Regression-Based Conditional Independence (RegressionCI) Test¶

RegressionCI is a likelihood-ratio CI test that fits nested parametric regressions of one variable on the conditioning set, and tests whether adding the other variable yields a significantly better fit. The link function (linear / logistic / multinomial) is selected automatically from the response variable’s declared type (Tsagris et al., 2018).

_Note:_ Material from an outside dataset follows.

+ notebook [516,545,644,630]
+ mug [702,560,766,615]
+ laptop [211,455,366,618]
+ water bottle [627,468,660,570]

Intuition. Under correct model specification, \(X \perp Y \mid Z\) is equivalent to the regression coefficient on \(X\) being zero in a model for \(Y\) given \((Z, X)\) (Tsagris et al., 2018; Kutner et al., 2005). Wilks’s theorem then gives the asymptotic \(\chi^2\) distribution of the log-likelihood-ratio statistic (Wilks, 1938).

Mathematical Formulation¶

For a hypothesis \(X \perp Y \mid Z\), RegressionCI compares two nested regression models for the response \(Y\):

\[\mathcal{M}_0:\; Y = f(Z) + \epsilon_0, \qquad \mathcal{M}_1:\; Y = g(Z, X) + \epsilon_1\]

Continuous responses use a Gaussian linear model (Kutner et al., 2005); binary or multinomial responses use logistic regression (Hosmer et al., 2013). Conditional independence is tested by the likelihood-ratio statistic comparing the two fits (Tsagris et al., 2018):

\[\Lambda = -2 \left[ \ell(\mathcal{M}_0) - \ell(\mathcal{M}_1) \right]\]

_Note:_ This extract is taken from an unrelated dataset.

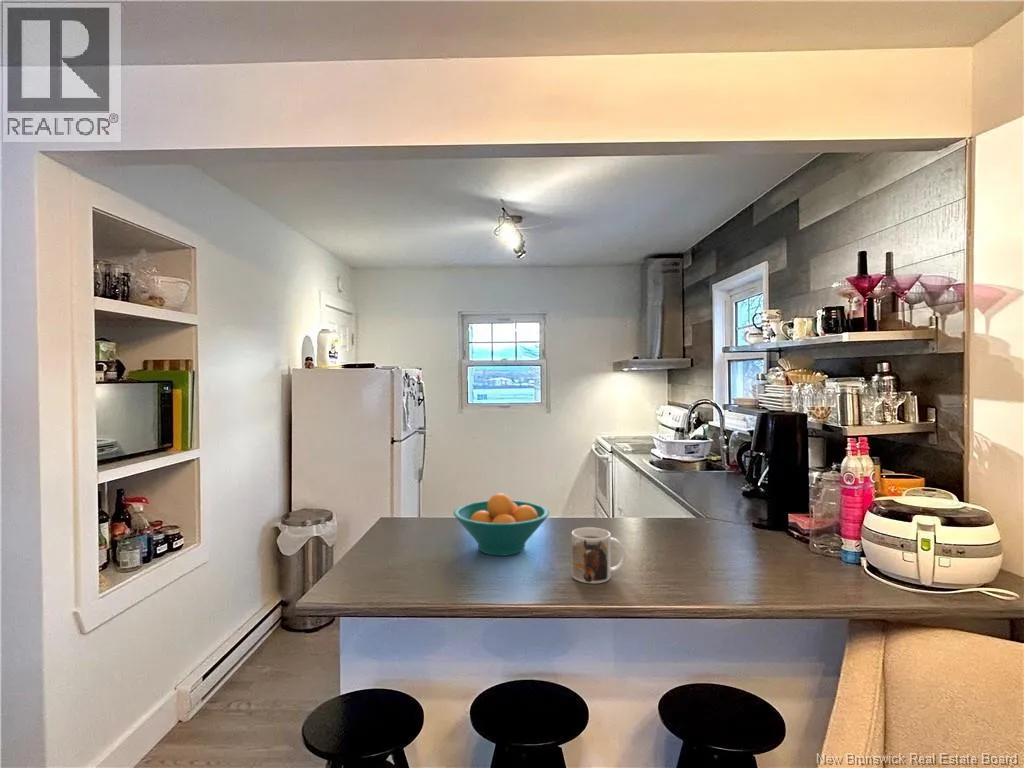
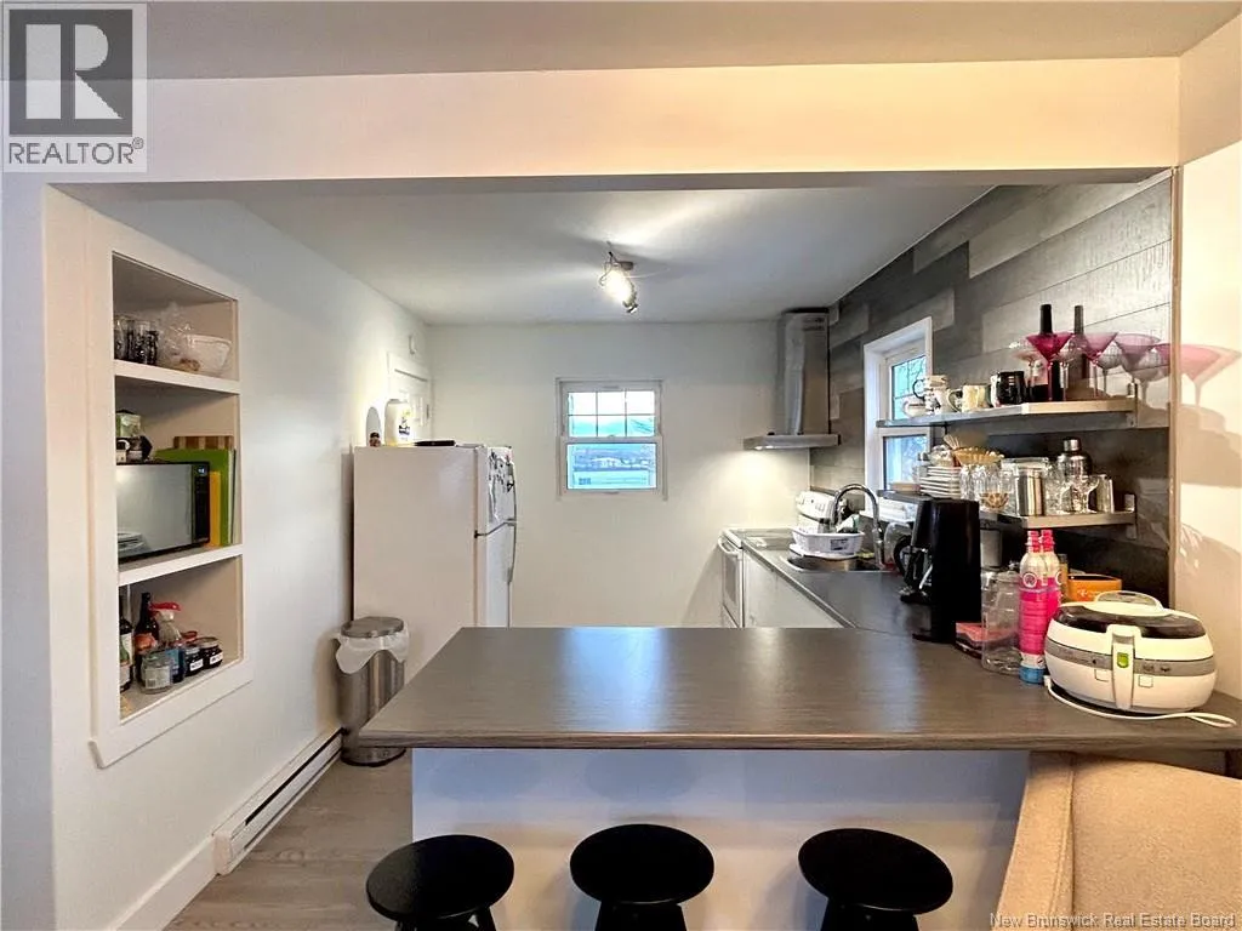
- fruit bowl [452,492,550,557]
- mug [571,526,626,584]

where \(\ell(\cdot)\) is the maximised log-likelihood. Under the null and standard regularity conditions, \(\Lambda\) is asymptotically \(\chi^2\)-distributed with degrees of freedom equal to the number of parameters added in \(\mathcal{M}_1\) over \(\mathcal{M}_0\) (Wilks, 1938).

Assumptions¶

Correctly specified model class. The chosen link (linear, logistic) and functional form must capture the true conditional mean of \(Y\) given \((Z, X)\) (Kutner et al., 2005; Hosmer et al., 2013); under misspecification, the regression null and the CI null diverge (Tsagris et al., 2018).
Mixed-data support via type tagging. Variables are tagged continuous or discrete so the appropriate link is chosen per regression (Tsagris et al., 2018).
Asymptotic regime. P-values rely on the chi-square approximation justified by Wilks’s theorem (Wilks, 1938); finite-sample reliability degrades when stratum-level sample sizes shrink (Tsagris et al., 2018).
Dtype validation is opt-in. Passing data outside the declared dtype produces undefined results; call Test.validate_data(data) to check. citk does not enforce supported_dtypes at construction.

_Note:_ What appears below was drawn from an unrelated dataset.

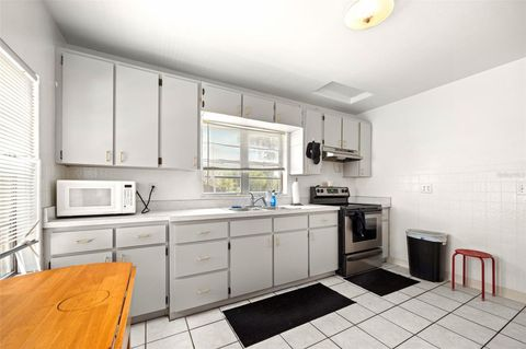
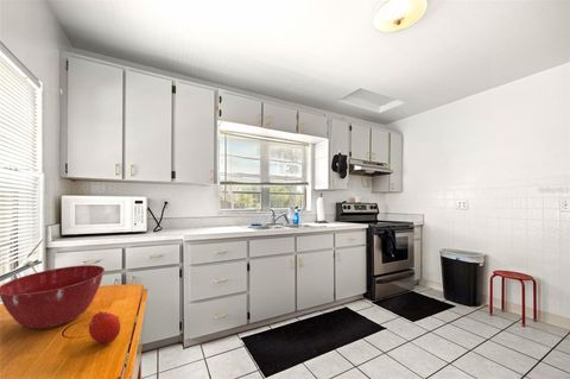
+ mixing bowl [0,264,106,330]
+ fruit [88,310,121,345]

Code Example¶import numpy as np
from citk.tests import RegressionCI

# Continuous chain: X -> Z -> Y
n = 400
X = np.random.randn(n)
Z = 0.8 * X + 0.5 * np.random.randn(n)
Y = 0.8 * Z + 0.5 * np.random.randn(n)
data = np.vstack([X, Y, Z]).T

# Initialize the test (continuous variables by default)
regci_test = RegressionCI(data)

# Test for conditional independence of X and Y given Z
# Expected: p-value is large (cannot reject H0 of independence)
p_value_conditional = regci_test(0, 1, [2])
print(f"P-value for X _||_ Y | Z: {p_value_conditional:.4f}")

# Test for unconditional independence of X and Y
# Expected: p-value is small (reject H0 of independence)
p_value_unconditional = regci_test(0, 1)
print(f"P-value for X _||_ Y: {p_value_unconditional:.4f}")

API Reference¶

For a full list of parameters, see the API documentation: :class:citk.tests.regression_tests.RegressionCI.

References¶

Hosmer, D. W., Lemeshow, S., & Sturdivant, R. X. (2013). Applied Logistic Regression (3rd ed.). Wiley.

Kutner, M. H., Nachtsheim, C. J., Neter, J., & Li, W. (2005). Applied Linear Statistical Models (5th ed.). McGraw-Hill Irwin.

Tsagris, M., Borboudakis, G., Lagani, V., & Tsamardinos, I. (2018). Constraint-based causal discovery with mixed data. International Journal of Data Science and Analytics, 6(1), 19-30.

Wilks, S. S. (1938). The large-sample distribution of the likelihood ratio for testing composite hypotheses. The Annals of Mathematical Statistics, 9(1), 60-62.